** EXERCISE INPUT follows **

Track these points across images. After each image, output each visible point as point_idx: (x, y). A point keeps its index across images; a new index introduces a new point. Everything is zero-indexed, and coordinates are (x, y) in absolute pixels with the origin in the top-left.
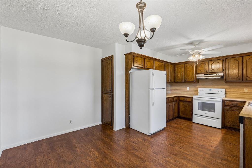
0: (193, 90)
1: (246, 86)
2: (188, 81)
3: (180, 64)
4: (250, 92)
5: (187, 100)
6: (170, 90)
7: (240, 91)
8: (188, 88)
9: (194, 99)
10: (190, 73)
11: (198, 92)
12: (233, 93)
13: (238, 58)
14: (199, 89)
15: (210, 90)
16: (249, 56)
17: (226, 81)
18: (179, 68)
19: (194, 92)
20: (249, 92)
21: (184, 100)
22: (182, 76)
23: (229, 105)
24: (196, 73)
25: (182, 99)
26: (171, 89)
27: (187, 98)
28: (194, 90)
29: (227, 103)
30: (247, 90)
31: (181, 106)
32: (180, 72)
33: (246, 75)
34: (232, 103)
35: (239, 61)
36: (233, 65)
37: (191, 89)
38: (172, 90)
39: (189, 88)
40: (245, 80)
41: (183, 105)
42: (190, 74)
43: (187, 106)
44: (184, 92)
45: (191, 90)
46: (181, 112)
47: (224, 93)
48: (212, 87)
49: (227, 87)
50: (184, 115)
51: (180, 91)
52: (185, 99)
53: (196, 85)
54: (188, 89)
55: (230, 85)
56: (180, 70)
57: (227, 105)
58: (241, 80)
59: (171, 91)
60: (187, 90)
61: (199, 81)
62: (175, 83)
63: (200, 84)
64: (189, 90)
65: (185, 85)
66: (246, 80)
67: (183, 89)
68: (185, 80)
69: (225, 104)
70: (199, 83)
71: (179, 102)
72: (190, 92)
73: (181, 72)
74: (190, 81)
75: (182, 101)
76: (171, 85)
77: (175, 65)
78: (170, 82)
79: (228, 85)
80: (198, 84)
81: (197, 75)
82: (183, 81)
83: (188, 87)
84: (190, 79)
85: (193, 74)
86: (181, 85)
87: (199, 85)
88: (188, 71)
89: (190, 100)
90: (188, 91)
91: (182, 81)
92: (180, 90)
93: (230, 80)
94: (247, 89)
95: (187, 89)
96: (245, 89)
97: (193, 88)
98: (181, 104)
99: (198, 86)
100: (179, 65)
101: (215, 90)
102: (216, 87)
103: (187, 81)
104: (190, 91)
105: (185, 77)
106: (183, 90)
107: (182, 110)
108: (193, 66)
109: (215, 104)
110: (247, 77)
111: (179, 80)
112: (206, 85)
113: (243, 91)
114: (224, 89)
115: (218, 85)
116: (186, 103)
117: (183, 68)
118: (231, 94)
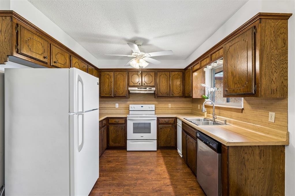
1: (170, 101)
2: (119, 95)
3: (108, 72)
4: (173, 108)
5: (120, 122)
7: (166, 107)
8: (117, 105)
9: (129, 120)
10: (121, 84)
11: (130, 110)
12: (160, 108)
13: (166, 73)
14: (130, 105)
17: (158, 97)
18: (106, 76)
19: (124, 110)
21: (115, 123)
22: (111, 88)
23: (163, 122)
24: (129, 86)
25: (113, 121)
27: (119, 119)
28: (124, 107)
29: (161, 121)
30: (171, 105)
31: (111, 132)
32: (108, 82)
33: (172, 90)
35: (167, 76)
36: (163, 80)
37: (121, 107)
39: (118, 104)
40: (171, 96)
41: (115, 129)
42: (121, 86)
43: (120, 131)
44: (112, 110)
45: (121, 108)
46: (112, 139)
47: (154, 110)
48: (142, 102)
49: (156, 103)
50: (115, 143)
51: (106, 109)
52: (117, 120)
53: (127, 101)
54: (117, 106)
56: (107, 79)
57: (161, 123)
58: (169, 96)
60: (116, 107)
61: (130, 95)
62: (101, 98)
63: (130, 99)
64: (118, 107)
66: (167, 96)
68: (115, 94)
69: (159, 122)
71: (109, 126)
72: (119, 110)
73: (109, 83)
74: (121, 95)
75: (113, 123)
77: (100, 72)
79: (157, 101)
80: (129, 99)
81: (130, 89)
82: (111, 96)
83: (116, 104)
84: (121, 93)
85: (125, 86)
86: (108, 101)
87: (130, 101)
88: (119, 83)
89: (124, 122)
90: (117, 109)
92: (106, 108)
93: (160, 95)
95: (116, 106)
96: (169, 104)
97: (123, 105)
98: (111, 128)
99: (128, 103)
100: (106, 73)
101: (146, 107)
102: (146, 102)
103: (117, 96)
105: (115, 90)
106: (110, 108)
107: (113, 137)
108: (125, 76)
109: (150, 123)
110: (173, 93)
111: (106, 94)
112: (137, 101)
113: (168, 107)
114: (154, 105)
115: (148, 101)
116: (118, 126)
117: (111, 77)
118: (159, 110)
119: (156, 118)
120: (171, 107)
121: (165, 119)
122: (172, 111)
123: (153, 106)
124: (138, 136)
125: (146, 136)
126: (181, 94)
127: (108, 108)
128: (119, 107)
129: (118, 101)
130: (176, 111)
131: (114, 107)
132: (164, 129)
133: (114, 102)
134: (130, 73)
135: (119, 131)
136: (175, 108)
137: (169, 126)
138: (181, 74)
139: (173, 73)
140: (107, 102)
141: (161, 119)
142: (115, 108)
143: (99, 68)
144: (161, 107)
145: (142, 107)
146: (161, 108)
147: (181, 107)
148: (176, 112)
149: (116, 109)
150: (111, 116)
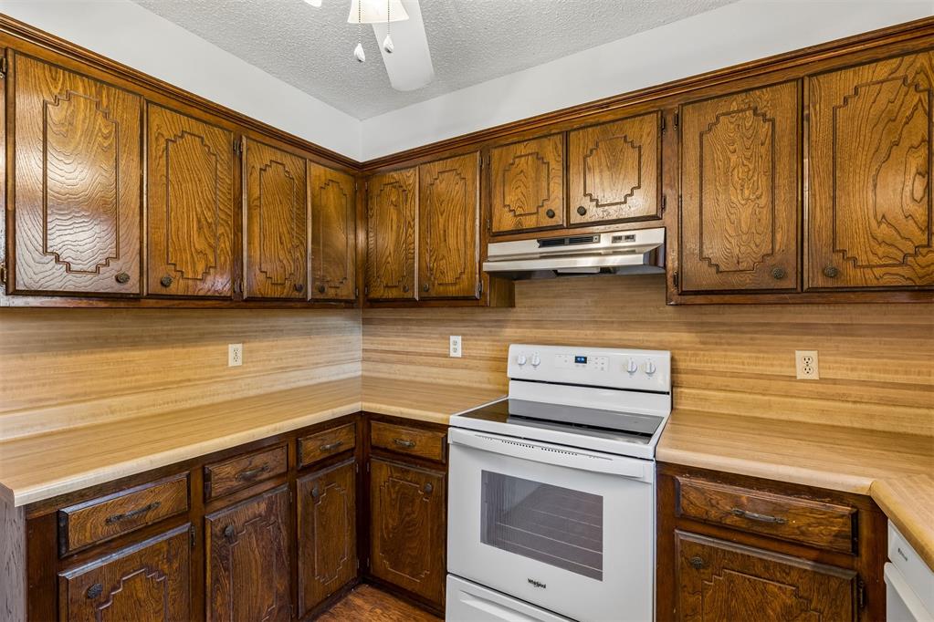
0: (481, 358)
1: (806, 329)
2: (444, 291)
3: (396, 169)
4: (835, 382)
6: (359, 354)
7: (769, 371)
8: (455, 343)
9: (457, 445)
10: (452, 231)
11: (510, 374)
12: (720, 381)
13: (767, 94)
14: (514, 350)
15: (577, 361)
16: (850, 73)
17: (683, 293)
18: (389, 196)
19: (490, 370)
20: (830, 375)
21: (394, 446)
22: (408, 257)
23: (713, 514)
24: (492, 234)
25: (388, 436)
26: (364, 350)
28: (489, 353)
29: (693, 496)
30: (814, 365)
31: (377, 494)
32: (395, 227)
33: (826, 234)
34: (736, 501)
35: (773, 121)
36: (734, 158)
37: (473, 352)
38: (368, 355)
39: (459, 339)
40: (820, 282)
41: (394, 484)
42: (452, 241)
43: (418, 501)
44: (435, 370)
45: (474, 358)
46: (383, 540)
47: (667, 389)
48: (588, 333)
49: (686, 337)
50: (395, 565)
51: (411, 363)
52: (405, 436)
53: (500, 324)
54: (455, 350)
55: (702, 324)
56: (392, 207)
57: (692, 511)
58: (790, 283)
59: (364, 360)
60: (452, 354)
61: (516, 290)
62: (372, 307)
63: (519, 312)
64: (459, 354)
65: (440, 322)
67: (429, 350)
68: (424, 283)
69: (684, 502)
70: (512, 305)
71: (368, 460)
72: (466, 368)
73: (399, 227)
74: (452, 291)
75: (386, 450)
76: (366, 322)
77: (367, 178)
79: (690, 326)
80: (513, 315)
81: (494, 249)
82: (408, 295)
83: (453, 338)
84: (450, 278)
85: (469, 238)
86: (420, 322)
87: (518, 323)
88: (443, 221)
89: (436, 451)
90: (455, 364)
91: (405, 290)
93: (709, 279)
94: (814, 354)
95: (452, 346)
96: (799, 354)
97: (484, 347)
98: (382, 473)
99: (509, 332)
100: (388, 178)
101: (609, 363)
102: (615, 335)
103: (433, 294)
104: (467, 362)
105: (423, 263)
106: (427, 355)
107: (386, 528)
108: (469, 177)
109: (599, 499)
110: (837, 258)
111: (387, 286)
112: (561, 323)
113: (787, 372)
114: (664, 355)
115: (625, 325)
116: (408, 471)
117: (410, 196)
118: (707, 387)
119: (648, 472)
120: (822, 381)
121: (745, 494)
122: (823, 412)
124: (515, 568)
127: (421, 354)
128: (464, 357)
129: (463, 321)
130: (871, 416)
131: (444, 351)
132: (731, 580)
133: (442, 329)
134: (496, 152)
135: (413, 501)
136: (855, 391)
137: (787, 570)
140: (415, 329)
141: (700, 483)
142: (447, 356)
143: (361, 159)
144: (722, 367)
145: (581, 360)
146: (723, 374)
148: (878, 425)
149: (453, 367)
150: (378, 406)
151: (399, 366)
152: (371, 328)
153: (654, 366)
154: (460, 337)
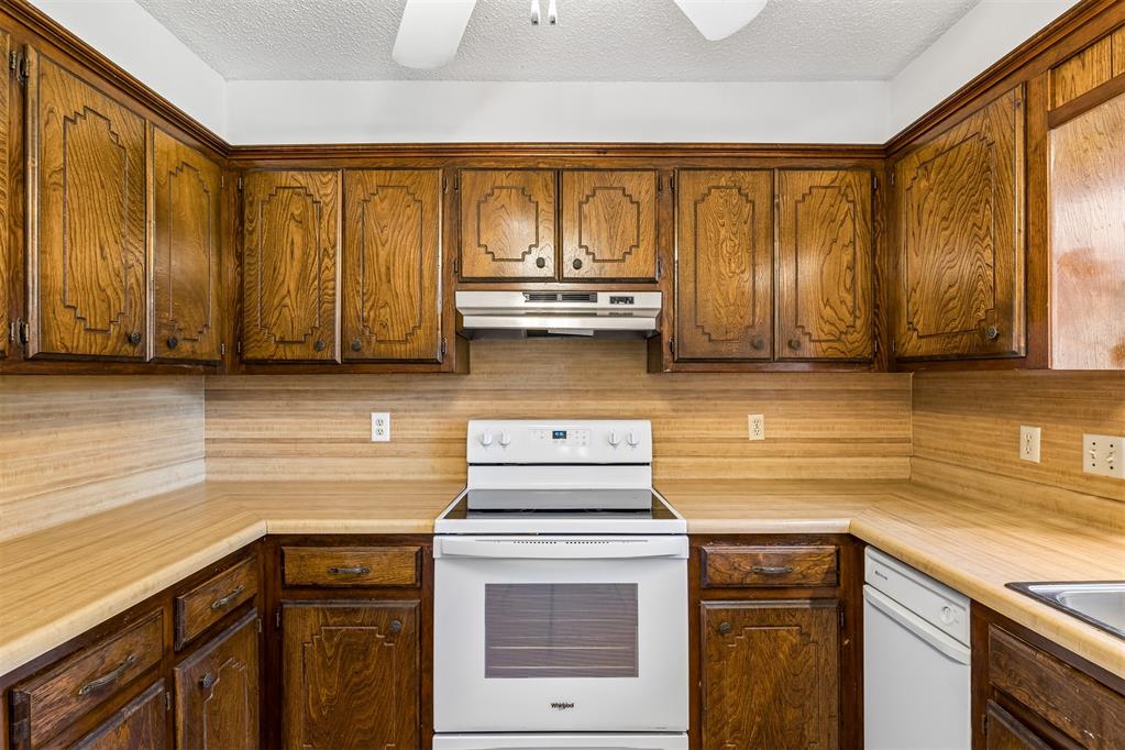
0: (421, 441)
1: (755, 394)
2: (383, 351)
3: (300, 169)
4: (775, 440)
5: (376, 576)
6: (201, 447)
7: (728, 434)
8: (380, 423)
9: (450, 558)
10: (399, 270)
11: (470, 459)
12: (689, 447)
13: (748, 176)
14: (475, 428)
15: (555, 437)
16: (806, 174)
17: (680, 361)
18: (286, 207)
19: (435, 455)
20: (772, 435)
21: (331, 579)
22: (324, 299)
23: (736, 576)
24: (459, 278)
25: (318, 566)
26: (207, 440)
27: (364, 551)
28: (433, 434)
29: (719, 563)
30: (761, 426)
31: (297, 656)
32: (298, 253)
34: (754, 559)
35: (753, 203)
36: (723, 231)
37: (409, 434)
38: (217, 447)
39: (386, 417)
40: (787, 353)
41: (331, 634)
42: (399, 283)
43: (375, 649)
44: (347, 462)
45: (410, 441)
46: (309, 722)
48: (561, 404)
49: (659, 405)
51: (301, 454)
52: (352, 561)
53: (449, 395)
54: (380, 432)
55: (675, 391)
56: (293, 224)
57: (718, 579)
58: (765, 353)
59: (208, 456)
60: (375, 438)
61: (472, 353)
62: (250, 372)
63: (476, 380)
64: (386, 436)
65: (355, 393)
67: (334, 434)
68: (353, 339)
69: (710, 571)
70: (468, 373)
71: (279, 608)
72: (398, 455)
73: (305, 254)
74: (400, 351)
75: (315, 587)
76: (212, 395)
77: (242, 173)
78: (150, 354)
79: (664, 394)
80: (466, 383)
81: (464, 299)
82: (326, 355)
83: (375, 416)
84: (396, 333)
85: (426, 283)
86: (318, 395)
87: (474, 393)
88: (383, 254)
89: (407, 574)
90: (379, 451)
91: (318, 347)
92: (300, 447)
93: (702, 348)
94: (761, 417)
95: (375, 427)
96: (751, 418)
97: (424, 423)
98: (305, 625)
99: (461, 405)
100: (285, 178)
101: (590, 437)
102: (590, 405)
103: (368, 354)
104: (399, 447)
105: (351, 312)
106: (332, 441)
107: (317, 702)
108: (427, 199)
109: (634, 587)
110: (799, 332)
111: (282, 341)
112: (526, 393)
113: (742, 434)
114: (646, 425)
115: (601, 394)
116: (356, 611)
117: (327, 211)
118: (679, 455)
119: (682, 547)
120: (767, 440)
121: (760, 552)
122: (769, 468)
123: (642, 430)
124: (530, 697)
125: (594, 696)
126: (857, 342)
127: (320, 441)
128: (392, 441)
129: (393, 391)
130: (800, 468)
131: (362, 434)
132: (750, 636)
133: (359, 404)
134: (467, 177)
135: (366, 652)
136: (788, 447)
137: (791, 612)
138: (858, 184)
139: (800, 181)
140: (311, 404)
141: (724, 549)
142: (366, 441)
143: (233, 138)
144: (689, 433)
145: (558, 435)
146: (692, 441)
147: (836, 434)
148: (805, 475)
149: (376, 455)
150: (301, 523)
151: (284, 461)
152: (224, 405)
153: (636, 437)
154: (388, 414)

** End of EXERCISE INPUT **

YOUR OBJECTIVE
Locate every line in the data above that contains the string "images" with matching case, and copy each such line in full.

WRITTEN ANSWER
Track these points across images. After each image, output each visible point as point_idx: (x, y). A point keeps its index across images; a new index introduces a new point. Everything is zero-indexed, and coordinates are (x, y) in absolute pixels with the origin in the top-left.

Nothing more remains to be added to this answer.